Unlike some of their non-Chinese counterparts, Metro Vancouver Chinese restaurants experienced no significant business uptick provided by the lulls between COVID waves in late 2020 and early 2021. And they now fear that the damage to their industry may continue even after the circuit-breaker instituted in late March is lifted to allow dine-in service again.
“Honestly, even before [the circuit-breaker in] March, the allowance for dine-in didn’t do much for us,” said James Liu, whose Marina Bay Restaurant overlooking Alexandra Road in Richmond has been a local institution for years. “People are still afraid to dine out. And the limit of having six people at a table doesn’t go well with our business model.”
Liu estimates an overall business decline of between 70% and 80% since the start of 2020, and a pre-COVID staff of up to 40 has been cut to “single-digits” to reduce costs and wait out the pandemic.
Marina Bay isn’t alone in its experience.
William Tse, director of the BC Asian Restaurant Café Owners Association, said as many as 15% of the group’s member restaurants have closed permanently or changed ownership since the pandemic started.
Tse said he is pessimistic that business will quickly return to Chinese restaurants when the circuit-breaker is removed.
“What we want is just for everyone to hang in there, get vaccinated and eliminate new cases and outbreaks the best we can. Nothing short of that is going to make a difference for us, because even if we can open dine-in again, the same issues hurting our business will still be there.”
COVID-19’s impact on Chinese restaurants began even before the official shutdown in March 2020. That’s because Chinese community groups cancelled banquets and Lunar New Year celebrations starting in January, when the outbreak began in Wuhan, China.
The lull in business continued as the Chinese-Canadian community stayed away from dining out collectively into February and March, causing Tse and his group to appear at a news conference pleading for people to stop avoiding Chinese restaurants. This was almost a full month before all restaurants were forced to close their doors to dine-in customers in mid-March 2020.

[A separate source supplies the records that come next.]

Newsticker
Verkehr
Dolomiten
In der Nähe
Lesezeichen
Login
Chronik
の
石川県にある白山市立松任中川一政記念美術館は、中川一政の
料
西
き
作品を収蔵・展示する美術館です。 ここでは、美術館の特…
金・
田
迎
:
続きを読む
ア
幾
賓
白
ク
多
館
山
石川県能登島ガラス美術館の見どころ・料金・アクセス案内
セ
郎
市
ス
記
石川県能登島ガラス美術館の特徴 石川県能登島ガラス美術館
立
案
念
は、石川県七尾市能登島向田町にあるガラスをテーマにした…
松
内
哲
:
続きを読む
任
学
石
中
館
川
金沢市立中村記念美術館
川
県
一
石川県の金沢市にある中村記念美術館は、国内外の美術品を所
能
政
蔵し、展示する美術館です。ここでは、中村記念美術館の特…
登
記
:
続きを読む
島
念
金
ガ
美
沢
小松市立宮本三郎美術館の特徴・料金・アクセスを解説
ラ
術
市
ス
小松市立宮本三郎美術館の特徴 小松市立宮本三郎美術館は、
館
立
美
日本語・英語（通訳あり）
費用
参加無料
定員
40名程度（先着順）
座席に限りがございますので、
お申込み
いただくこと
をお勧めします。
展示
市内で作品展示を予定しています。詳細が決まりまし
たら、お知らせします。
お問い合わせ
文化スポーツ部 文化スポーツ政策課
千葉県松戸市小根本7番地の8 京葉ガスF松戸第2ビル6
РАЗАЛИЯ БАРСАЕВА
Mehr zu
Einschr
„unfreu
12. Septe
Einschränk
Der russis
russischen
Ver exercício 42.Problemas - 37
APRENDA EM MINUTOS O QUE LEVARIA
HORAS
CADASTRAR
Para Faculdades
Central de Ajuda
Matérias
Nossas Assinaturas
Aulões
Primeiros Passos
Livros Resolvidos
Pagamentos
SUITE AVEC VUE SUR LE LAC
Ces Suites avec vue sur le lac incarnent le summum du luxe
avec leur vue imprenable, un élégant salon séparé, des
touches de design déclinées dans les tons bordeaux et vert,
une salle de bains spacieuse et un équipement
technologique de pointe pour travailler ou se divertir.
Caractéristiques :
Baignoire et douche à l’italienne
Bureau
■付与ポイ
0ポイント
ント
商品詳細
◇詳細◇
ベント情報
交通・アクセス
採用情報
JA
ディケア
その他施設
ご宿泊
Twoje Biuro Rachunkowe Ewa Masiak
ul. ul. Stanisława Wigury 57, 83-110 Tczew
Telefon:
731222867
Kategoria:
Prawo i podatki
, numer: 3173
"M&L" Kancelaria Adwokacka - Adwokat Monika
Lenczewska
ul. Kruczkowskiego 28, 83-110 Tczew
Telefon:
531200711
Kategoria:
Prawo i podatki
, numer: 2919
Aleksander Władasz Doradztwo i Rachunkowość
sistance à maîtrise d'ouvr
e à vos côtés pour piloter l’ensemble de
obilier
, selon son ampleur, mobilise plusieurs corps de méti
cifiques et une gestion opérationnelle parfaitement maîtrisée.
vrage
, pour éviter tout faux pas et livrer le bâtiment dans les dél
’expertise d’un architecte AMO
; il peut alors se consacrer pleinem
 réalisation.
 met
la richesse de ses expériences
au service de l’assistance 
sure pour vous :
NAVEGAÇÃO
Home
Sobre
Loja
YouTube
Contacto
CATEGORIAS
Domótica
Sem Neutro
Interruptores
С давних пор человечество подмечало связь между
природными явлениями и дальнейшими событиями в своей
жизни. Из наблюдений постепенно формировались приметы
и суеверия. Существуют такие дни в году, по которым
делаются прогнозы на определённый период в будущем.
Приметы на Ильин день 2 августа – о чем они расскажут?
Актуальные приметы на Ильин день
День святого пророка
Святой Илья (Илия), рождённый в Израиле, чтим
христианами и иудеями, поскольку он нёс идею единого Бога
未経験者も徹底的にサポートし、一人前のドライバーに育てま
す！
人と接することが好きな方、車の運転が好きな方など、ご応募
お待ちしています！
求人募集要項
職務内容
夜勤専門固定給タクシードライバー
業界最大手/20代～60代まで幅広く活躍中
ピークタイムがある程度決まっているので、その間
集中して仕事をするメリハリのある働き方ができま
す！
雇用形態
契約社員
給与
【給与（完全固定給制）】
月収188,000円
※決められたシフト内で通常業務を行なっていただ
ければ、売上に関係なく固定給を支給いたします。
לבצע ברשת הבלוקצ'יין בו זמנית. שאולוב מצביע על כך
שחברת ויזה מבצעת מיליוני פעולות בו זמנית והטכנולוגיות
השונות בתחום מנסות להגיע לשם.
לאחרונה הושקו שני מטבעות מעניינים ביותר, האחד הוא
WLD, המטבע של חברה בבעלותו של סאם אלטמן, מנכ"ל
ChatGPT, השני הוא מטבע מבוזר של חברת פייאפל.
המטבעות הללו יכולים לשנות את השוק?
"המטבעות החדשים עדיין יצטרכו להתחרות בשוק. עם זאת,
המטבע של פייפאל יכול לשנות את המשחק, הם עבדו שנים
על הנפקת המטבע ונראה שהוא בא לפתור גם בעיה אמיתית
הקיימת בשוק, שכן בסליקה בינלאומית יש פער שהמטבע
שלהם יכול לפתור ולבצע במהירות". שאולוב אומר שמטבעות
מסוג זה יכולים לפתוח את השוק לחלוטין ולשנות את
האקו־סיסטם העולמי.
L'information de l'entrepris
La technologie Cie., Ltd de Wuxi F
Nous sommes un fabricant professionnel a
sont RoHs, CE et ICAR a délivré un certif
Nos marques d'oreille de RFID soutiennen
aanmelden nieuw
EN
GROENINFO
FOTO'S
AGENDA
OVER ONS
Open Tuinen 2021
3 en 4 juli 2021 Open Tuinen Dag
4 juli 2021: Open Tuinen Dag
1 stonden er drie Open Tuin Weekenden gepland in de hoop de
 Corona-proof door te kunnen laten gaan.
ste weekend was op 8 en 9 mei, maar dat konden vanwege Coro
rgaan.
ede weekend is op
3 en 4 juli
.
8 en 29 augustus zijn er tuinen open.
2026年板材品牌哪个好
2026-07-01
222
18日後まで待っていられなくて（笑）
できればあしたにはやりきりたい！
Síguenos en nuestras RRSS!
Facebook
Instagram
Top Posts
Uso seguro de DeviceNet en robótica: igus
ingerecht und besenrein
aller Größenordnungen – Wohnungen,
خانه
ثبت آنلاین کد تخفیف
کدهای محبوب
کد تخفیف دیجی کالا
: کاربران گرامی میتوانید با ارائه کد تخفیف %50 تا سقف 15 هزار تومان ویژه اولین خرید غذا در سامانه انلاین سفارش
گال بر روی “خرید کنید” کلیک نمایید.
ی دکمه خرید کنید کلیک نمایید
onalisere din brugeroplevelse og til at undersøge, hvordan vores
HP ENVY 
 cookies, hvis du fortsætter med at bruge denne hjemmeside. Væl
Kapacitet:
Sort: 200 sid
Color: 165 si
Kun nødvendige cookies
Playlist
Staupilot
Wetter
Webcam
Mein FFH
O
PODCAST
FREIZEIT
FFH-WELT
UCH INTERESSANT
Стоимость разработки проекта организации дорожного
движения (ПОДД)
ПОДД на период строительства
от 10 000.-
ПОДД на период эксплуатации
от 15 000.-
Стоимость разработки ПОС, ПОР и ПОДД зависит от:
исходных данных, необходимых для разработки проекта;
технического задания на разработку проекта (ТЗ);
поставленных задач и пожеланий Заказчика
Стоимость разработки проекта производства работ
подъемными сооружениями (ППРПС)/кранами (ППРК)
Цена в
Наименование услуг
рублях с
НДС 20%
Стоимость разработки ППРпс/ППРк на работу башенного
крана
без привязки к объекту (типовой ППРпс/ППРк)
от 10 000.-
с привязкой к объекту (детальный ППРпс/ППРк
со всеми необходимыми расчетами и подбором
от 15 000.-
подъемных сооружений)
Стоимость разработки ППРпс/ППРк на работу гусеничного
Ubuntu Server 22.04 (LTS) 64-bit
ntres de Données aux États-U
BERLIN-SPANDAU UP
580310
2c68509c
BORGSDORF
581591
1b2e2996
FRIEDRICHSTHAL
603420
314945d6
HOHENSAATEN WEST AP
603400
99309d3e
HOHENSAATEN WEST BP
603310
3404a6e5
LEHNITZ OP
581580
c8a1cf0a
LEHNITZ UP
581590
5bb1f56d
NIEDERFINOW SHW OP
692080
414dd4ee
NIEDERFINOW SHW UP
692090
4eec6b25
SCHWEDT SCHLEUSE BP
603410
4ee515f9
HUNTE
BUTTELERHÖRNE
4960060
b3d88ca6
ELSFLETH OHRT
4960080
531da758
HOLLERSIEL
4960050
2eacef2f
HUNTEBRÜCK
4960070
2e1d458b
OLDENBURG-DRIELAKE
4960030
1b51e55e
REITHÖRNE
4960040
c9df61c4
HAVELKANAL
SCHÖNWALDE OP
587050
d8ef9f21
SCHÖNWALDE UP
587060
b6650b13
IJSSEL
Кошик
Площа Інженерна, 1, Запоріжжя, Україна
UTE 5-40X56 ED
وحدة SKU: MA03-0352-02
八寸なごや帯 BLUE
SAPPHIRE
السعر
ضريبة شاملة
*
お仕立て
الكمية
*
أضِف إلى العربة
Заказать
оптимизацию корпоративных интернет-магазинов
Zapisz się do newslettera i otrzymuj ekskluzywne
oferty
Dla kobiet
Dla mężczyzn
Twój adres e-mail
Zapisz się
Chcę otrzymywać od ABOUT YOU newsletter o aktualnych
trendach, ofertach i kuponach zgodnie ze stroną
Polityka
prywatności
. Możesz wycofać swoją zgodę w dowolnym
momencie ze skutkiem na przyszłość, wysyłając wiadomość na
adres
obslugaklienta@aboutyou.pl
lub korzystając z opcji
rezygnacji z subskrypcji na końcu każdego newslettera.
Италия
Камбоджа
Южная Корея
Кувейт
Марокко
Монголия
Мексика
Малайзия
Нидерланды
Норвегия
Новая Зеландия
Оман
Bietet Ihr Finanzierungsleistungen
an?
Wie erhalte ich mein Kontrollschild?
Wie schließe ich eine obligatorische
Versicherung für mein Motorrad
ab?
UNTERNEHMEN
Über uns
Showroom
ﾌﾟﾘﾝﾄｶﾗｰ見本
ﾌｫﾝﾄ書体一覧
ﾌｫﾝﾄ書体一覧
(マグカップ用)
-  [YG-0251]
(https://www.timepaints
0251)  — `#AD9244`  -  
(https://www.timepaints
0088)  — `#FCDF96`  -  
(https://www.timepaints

That Chinese restaurants saw dramatic business downturns two months earlier meant it was more complicated for owners to show government their losses year over year to qualify for emergency support benefits. And when dine-in returned a few months later, Chinese restaurants saw what they will likely see again when B.C. lifts the circuit-breaker: customers did not return in numbers comparable to those at non-Chinese establishments.
Among the reasons for the difference are Chinese diners’ aversion to outdoor dining, their penchant for extended family dinners covering more than one household and a culture of fear around viruses in recent years.
“How many Chinese restaurants you know have a patio?” Tse asked. “The biggest difference for Chinese dining is that it’s an event. Parents who don’t live with their children and grandchildren can all get together once a week or once a month.… These groups are at least 10 people in size. Nobody has a family dinner with only six people.”
Many restaurants, Tse added, ventured into delivery platforms like Uber Eats and DoorDash for the first time.
The results, however, have been mixed; restaurants get a smaller portion of the profits from such platforms versus dine-in, and it is impossible to replicate the family-dining experience of a large Chinese dinner when households were told to invite family members over.
Local chef Matthew Murtagh-Wu has been one of the luckier ones. His Dumpling King business, which delivers hand-made dumplings to customers for them to cook at home, benefited by not having the rent and labour costs of a traditional restaurant. But Murtagh-Wu said he feels the same pressure that many Chinese restaurants face: a reluctance from older Chinese-Canadians, the stalwart consumer demographic for Chinese dining, to do anything that may even hint at possible exposure to COVID-19.
“There’s a cultural fear of eating out right now, which the Chinese-Canadian community is hyper-sensitive to,” Murtagh-Wu said. “They lived through SARS and several other bouts of disruptions created by disease in the last few decades. So it’s hard to remove that fear from the back of their minds.”
Tse said people in government and the community need to be aware that Metro Vancouver’s Chinese cuisine enjoys a pristine reputation internationally – to the point where tourists often cite dining as one of the main reasons for visiting during normal times. He added that, given the scale of Chinese dining, the restaurants support a wide range of agrifood producers and suppliers, as well as many support-services jobs that may all now be at risk of not returning post-COVID.
“There needs to be consistent messaging from the government that it is safe to go out to eat,” Murtagh-Wu said. “There also needs to be a longer time period where people aren’t catching COVID. Going out to eat isn’t sexy when you are worried about dying... And the habits and thought processes of people about dining [are] going to be the hardest to change.”